● Records for the task:
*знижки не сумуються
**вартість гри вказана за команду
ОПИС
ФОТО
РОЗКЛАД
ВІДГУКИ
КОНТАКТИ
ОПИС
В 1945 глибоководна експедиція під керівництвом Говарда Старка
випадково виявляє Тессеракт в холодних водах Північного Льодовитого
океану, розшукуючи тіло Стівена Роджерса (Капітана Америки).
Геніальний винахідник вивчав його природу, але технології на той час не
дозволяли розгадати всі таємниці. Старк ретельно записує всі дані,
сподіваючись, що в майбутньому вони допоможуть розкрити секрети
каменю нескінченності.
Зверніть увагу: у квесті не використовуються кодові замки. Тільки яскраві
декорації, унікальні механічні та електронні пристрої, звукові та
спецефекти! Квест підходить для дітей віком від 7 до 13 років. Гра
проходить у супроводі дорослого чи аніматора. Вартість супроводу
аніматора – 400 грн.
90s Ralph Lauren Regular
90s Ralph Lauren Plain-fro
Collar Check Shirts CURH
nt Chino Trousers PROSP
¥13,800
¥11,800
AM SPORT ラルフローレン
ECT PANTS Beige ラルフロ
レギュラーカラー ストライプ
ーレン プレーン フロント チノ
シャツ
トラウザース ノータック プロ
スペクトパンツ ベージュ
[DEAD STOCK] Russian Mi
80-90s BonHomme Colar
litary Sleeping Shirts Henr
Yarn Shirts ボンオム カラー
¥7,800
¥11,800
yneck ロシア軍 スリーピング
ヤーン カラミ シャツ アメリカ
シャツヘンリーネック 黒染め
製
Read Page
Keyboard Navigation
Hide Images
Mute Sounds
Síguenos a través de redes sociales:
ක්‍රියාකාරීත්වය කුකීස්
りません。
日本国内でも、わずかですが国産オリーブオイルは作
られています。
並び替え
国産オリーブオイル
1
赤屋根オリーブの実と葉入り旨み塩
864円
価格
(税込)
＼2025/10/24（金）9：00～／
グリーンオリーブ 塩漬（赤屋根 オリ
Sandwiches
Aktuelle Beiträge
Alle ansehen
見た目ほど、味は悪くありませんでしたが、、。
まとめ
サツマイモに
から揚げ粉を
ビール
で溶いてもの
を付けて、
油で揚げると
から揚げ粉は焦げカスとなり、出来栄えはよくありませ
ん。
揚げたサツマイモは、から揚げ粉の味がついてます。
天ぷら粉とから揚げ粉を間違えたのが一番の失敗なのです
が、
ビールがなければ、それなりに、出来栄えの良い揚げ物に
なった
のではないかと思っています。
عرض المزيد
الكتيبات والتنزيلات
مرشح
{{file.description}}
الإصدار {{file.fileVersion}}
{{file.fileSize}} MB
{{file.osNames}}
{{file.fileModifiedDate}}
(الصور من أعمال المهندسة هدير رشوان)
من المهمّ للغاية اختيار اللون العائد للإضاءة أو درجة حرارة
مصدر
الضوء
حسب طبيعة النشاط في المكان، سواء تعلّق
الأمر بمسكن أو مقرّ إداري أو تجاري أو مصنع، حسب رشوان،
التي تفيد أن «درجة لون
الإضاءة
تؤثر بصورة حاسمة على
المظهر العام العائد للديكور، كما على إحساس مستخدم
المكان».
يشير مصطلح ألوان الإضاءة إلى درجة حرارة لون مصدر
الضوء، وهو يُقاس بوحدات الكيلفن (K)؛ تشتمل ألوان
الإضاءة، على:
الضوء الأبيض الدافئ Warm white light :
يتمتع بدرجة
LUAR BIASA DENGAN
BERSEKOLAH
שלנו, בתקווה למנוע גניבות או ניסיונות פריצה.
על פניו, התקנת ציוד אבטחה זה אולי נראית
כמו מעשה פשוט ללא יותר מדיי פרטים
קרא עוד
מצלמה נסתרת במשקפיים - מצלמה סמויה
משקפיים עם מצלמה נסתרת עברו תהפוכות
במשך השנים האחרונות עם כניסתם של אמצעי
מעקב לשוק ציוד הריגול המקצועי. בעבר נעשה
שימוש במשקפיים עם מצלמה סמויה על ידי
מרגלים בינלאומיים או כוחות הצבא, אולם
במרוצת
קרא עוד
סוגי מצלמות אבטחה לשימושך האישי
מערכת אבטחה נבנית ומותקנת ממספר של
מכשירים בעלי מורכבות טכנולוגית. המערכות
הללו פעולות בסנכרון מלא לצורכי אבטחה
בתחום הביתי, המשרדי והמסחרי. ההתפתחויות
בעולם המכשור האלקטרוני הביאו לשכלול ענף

● Task goal: Copy out the material, keeping every line exactly as it is.

● Response area:
*знижки не сумуються
**вартість гри вказана за команду
ОПИС
ФОТО
РОЗКЛАД
ВІДГУКИ
КОНТАКТИ
ОПИС
В 1945 глибоководна експедиція під керівництвом Говарда Старка
випадково виявляє Тессеракт в холодних водах Північного Льодовитого
океану, розшукуючи тіло Стівена Роджерса (Капітана Америки).
Геніальний винахідник вивчав його природу, але технології на той час не
дозволяли розгадати всі таємниці. Старк ретельно записує всі дані,
сподіваючись, що в майбутньому вони допоможуть розкрити секрети
каменю нескінченності.
Зверніть увагу: у квесті не використовуються кодові замки. Тільки яскраві
декорації, унікальні механічні та електронні пристрої, звукові та
спецефекти! Квест підходить для дітей віком від 7 до 13 років. Гра
проходить у супроводі дорослого чи аніматора. Вартість супроводу
аніматора – 400 грн.
90s Ralph Lauren Regular
90s Ralph Lauren Plain-fro
Collar Check Shirts CURH
nt Chino Trousers PROSP
¥13,800
¥11,800
AM SPORT ラルフローレン
ECT PANTS Beige ラルフロ
レギュラーカラー ストライプ
ーレン プレーン フロント チノ
シャツ
トラウザース ノータック プロ
スペクトパンツ ベージュ
[DEAD STOCK] Russian Mi
80-90s BonHomme Colar
litary Sleeping Shirts Henr
Yarn Shirts ボンオム カラー
¥7,800
¥11,800
yneck ロシア軍 スリーピング
ヤーン カラミ シャツ アメリカ
シャツヘンリーネック 黒染め
製
Read Page
Keyboard Navigation
Hide Images
Mute Sounds
Síguenos a través de redes sociales:
ක්‍රියාකාරීත්වය කුකීස්
りません。
日本国内でも、わずかですが国産オリーブオイルは作
られています。
並び替え
国産オリーブオイル
1
赤屋根オリーブの実と葉入り旨み塩
864円
価格
(税込)
＼2025/10/24（金）9：00～／
グリーンオリーブ 塩漬（赤屋根 オリ
Sandwiches
Aktuelle Beiträge
Alle ansehen
見た目ほど、味は悪くありませんでしたが、、。
まとめ
サツマイモに
から揚げ粉を
ビール
で溶いてもの
を付けて、
油で揚げると
から揚げ粉は焦げカスとなり、出来栄えはよくありませ
ん。
揚げたサツマイモは、から揚げ粉の味がついてます。
天ぷら粉とから揚げ粉を間違えたのが一番の失敗なのです
が、
ビールがなければ、それなりに、出来栄えの良い揚げ物に
なった
のではないかと思っています。
عرض المزيد
الكتيبات والتنزيلات
مرشح
{{file.description}}
الإصدار {{file.fileVersion}}
{{file.fileSize}} MB
{{file.osNames}}
{{file.fileModifiedDate}}
(الصور من أعمال المهندسة هدير رشوان)
من المهمّ للغاية اختيار اللون العائد للإضاءة أو درجة حرارة
مصدر
الضوء
حسب طبيعة النشاط في المكان، سواء تعلّق
الأمر بمسكن أو مقرّ إداري أو تجاري أو مصنع، حسب رشوان،
التي تفيد أن «درجة لون
الإضاءة
تؤثر بصورة حاسمة على
المظهر العام العائد للديكور، كما على إحساس مستخدم
المكان».
يشير مصطلح ألوان الإضاءة إلى درجة حرارة لون مصدر
الضوء، وهو يُقاس بوحدات الكيلفن (K)؛ تشتمل ألوان
الإضاءة، على:
الضوء الأبيض الدافئ Warm white light :
يتمتع بدرجة
LUAR BIASA DENGAN
BERSEKOLAH
שלנו, בתקווה למנוע גניבות או ניסיונות פריצה.
על פניו, התקנת ציוד אבטחה זה אולי נראית
כמו מעשה פשוט ללא יותר מדיי פרטים
קרא עוד
מצלמה נסתרת במשקפיים - מצלמה סמויה
משקפיים עם מצלמה נסתרת עברו תהפוכות
במשך השנים האחרונות עם כניסתם של אמצעי
מעקב לשוק ציוד הריגול המקצועי. בעבר נעשה
שימוש במשקפיים עם מצלמה סמויה על ידי
מרגלים בינלאומיים או כוחות הצבא, אולם
במרוצת
קרא עוד
סוגי מצלמות אבטחה לשימושך האישי
מערכת אבטחה נבנית ומותקנת ממספר של
מכשירים בעלי מורכבות טכנולוגית. המערכות
הללו פעולות בסנכרון מלא לצורכי אבטחה
בתחום הביתי, המשרדי והמסחרי. ההתפתחויות
בעולם המכשור האלקטרוני הביאו לשכלול ענף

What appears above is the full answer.